- Directions for this task
Count the lines in the records that contain the string "class", treating uppercase and lowercase as different. Reply with the number alone.

Collected data entries
☆ ☆ ☆ ☆ ☆

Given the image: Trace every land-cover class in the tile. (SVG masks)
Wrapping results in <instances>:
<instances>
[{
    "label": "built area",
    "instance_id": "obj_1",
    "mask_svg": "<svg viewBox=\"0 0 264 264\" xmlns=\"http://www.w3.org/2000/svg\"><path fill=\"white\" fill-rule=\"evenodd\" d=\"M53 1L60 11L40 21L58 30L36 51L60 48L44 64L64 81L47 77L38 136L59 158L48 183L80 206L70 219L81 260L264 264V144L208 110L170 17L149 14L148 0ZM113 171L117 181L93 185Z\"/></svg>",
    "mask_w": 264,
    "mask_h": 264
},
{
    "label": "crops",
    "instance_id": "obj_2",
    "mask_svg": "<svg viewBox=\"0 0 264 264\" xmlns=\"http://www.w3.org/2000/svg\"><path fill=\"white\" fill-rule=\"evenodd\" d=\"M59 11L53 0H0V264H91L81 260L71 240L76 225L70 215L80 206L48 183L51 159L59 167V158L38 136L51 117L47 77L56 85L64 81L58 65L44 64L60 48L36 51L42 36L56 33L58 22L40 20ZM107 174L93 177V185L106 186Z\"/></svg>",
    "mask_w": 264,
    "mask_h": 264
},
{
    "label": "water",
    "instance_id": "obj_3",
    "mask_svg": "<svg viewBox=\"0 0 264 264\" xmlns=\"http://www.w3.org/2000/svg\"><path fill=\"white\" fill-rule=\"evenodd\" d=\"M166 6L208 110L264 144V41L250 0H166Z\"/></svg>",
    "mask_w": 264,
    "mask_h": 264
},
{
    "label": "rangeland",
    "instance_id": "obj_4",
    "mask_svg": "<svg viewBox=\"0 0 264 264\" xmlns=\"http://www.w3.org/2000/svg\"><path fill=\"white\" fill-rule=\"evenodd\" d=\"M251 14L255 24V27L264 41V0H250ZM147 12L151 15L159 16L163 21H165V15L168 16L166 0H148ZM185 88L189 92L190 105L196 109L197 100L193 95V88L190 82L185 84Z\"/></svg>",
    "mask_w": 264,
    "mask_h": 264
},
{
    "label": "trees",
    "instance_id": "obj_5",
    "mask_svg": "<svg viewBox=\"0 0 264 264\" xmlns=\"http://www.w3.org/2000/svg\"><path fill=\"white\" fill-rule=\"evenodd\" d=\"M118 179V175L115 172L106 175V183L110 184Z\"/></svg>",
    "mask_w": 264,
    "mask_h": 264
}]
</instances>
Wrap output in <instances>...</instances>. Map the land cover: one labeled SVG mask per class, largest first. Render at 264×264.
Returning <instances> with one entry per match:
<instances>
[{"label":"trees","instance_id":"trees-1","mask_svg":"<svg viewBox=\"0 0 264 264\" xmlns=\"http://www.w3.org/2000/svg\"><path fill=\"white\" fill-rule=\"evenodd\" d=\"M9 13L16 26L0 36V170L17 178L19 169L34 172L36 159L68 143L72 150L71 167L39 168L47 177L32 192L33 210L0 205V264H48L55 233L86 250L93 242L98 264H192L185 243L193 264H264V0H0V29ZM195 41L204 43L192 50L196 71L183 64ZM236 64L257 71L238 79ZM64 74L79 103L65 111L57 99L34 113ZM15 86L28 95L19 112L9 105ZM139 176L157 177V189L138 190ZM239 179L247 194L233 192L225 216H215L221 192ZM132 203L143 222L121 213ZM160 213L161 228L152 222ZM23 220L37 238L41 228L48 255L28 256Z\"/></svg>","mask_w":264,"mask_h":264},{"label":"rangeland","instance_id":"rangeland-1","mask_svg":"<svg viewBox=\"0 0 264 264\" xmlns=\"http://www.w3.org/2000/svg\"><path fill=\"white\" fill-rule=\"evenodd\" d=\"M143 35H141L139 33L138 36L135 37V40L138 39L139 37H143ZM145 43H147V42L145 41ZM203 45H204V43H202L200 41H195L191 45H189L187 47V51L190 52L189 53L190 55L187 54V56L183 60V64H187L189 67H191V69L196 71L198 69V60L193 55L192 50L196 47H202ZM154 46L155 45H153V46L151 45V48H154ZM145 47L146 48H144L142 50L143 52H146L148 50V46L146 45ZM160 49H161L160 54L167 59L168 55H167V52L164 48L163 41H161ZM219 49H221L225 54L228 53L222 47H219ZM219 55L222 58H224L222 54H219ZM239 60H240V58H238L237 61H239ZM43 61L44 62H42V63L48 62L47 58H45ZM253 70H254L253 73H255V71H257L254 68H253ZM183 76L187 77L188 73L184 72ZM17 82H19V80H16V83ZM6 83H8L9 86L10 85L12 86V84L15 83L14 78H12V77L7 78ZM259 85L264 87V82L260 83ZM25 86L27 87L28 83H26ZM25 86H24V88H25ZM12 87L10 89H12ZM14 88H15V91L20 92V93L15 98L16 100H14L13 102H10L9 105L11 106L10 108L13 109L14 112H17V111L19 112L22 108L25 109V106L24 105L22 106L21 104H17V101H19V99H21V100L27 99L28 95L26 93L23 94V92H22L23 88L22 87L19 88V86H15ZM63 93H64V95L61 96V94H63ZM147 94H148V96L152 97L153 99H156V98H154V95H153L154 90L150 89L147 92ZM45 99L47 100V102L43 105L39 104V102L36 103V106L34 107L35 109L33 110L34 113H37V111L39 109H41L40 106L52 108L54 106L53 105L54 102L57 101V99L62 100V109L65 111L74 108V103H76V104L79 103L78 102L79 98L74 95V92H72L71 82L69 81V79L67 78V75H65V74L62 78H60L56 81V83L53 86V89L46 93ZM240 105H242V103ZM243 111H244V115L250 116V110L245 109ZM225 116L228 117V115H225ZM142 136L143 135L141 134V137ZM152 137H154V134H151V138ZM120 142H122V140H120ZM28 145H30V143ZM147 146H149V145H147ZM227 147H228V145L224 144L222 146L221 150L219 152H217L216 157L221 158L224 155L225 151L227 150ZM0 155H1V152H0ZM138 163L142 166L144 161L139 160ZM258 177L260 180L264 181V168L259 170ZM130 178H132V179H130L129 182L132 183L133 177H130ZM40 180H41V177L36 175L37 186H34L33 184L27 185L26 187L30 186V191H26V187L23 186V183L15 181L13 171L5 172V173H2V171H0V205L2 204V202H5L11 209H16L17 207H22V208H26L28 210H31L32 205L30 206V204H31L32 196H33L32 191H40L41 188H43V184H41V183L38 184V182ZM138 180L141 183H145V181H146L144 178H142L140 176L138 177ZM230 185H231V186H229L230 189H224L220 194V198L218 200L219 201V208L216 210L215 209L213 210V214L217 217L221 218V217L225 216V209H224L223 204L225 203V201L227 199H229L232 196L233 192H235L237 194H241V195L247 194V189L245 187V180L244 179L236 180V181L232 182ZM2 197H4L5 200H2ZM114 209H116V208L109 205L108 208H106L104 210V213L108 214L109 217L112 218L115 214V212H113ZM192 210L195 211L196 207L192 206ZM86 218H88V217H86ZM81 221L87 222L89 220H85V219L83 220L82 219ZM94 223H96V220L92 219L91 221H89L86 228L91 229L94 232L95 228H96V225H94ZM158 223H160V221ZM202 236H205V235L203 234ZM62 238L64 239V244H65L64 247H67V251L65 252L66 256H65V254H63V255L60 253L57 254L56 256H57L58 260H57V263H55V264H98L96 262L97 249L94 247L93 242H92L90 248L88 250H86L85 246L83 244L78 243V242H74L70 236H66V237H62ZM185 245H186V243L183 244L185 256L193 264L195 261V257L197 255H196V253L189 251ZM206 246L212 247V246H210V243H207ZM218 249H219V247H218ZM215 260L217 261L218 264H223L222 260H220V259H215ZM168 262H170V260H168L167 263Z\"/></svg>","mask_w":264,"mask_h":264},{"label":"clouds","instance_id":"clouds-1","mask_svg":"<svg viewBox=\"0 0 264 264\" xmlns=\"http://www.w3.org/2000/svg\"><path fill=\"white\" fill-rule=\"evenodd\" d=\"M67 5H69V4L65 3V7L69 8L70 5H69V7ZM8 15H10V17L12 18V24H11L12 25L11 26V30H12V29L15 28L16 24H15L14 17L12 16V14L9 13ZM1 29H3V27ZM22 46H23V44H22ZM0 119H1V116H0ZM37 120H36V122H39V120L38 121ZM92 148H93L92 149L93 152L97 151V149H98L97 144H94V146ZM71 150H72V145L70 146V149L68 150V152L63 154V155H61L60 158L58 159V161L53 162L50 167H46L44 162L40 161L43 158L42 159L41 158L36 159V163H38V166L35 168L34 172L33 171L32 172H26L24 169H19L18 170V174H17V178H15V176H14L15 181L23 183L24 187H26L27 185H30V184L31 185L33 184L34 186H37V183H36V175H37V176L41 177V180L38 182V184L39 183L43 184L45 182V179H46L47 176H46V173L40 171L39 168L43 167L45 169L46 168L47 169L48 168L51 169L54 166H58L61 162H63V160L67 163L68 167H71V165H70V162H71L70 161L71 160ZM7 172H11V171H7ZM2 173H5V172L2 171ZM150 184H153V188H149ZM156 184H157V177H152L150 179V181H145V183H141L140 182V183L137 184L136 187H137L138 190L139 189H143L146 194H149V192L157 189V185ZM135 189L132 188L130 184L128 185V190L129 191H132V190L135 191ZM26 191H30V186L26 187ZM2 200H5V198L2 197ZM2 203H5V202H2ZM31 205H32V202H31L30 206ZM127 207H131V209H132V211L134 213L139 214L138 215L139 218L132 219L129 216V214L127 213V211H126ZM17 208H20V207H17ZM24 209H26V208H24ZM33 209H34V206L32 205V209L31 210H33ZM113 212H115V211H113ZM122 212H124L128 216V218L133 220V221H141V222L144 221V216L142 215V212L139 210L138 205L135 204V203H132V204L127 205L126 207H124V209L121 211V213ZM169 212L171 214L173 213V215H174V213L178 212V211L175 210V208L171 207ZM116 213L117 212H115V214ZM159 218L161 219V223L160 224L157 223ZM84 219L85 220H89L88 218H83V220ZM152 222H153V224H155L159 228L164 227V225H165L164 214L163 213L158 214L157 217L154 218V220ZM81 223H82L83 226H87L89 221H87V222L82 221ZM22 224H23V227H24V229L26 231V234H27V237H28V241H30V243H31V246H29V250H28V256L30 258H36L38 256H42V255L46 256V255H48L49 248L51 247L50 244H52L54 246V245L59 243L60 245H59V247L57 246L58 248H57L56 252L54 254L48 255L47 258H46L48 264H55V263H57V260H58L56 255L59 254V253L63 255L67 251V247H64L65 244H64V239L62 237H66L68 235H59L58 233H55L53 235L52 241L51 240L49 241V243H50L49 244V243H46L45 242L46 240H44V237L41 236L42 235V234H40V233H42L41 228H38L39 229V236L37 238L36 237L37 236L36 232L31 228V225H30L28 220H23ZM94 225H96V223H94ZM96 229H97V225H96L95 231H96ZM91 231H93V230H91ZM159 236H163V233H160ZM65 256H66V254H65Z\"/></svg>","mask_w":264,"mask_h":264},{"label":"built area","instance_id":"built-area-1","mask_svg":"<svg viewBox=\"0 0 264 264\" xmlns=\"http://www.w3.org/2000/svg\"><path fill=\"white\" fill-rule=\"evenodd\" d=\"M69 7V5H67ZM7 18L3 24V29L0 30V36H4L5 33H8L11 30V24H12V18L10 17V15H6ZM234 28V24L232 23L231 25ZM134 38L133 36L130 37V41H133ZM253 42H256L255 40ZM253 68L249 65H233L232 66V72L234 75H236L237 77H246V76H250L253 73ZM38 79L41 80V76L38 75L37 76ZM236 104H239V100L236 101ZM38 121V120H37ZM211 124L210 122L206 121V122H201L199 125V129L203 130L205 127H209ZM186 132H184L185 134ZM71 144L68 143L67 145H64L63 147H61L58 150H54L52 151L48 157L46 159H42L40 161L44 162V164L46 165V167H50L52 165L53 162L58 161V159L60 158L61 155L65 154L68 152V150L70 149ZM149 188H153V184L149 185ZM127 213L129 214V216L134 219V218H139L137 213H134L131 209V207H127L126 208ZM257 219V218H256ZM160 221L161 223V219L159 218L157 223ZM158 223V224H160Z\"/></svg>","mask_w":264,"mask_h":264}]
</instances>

☆ ☆ ☆ ☆ ☆

- Reply to the exercise
2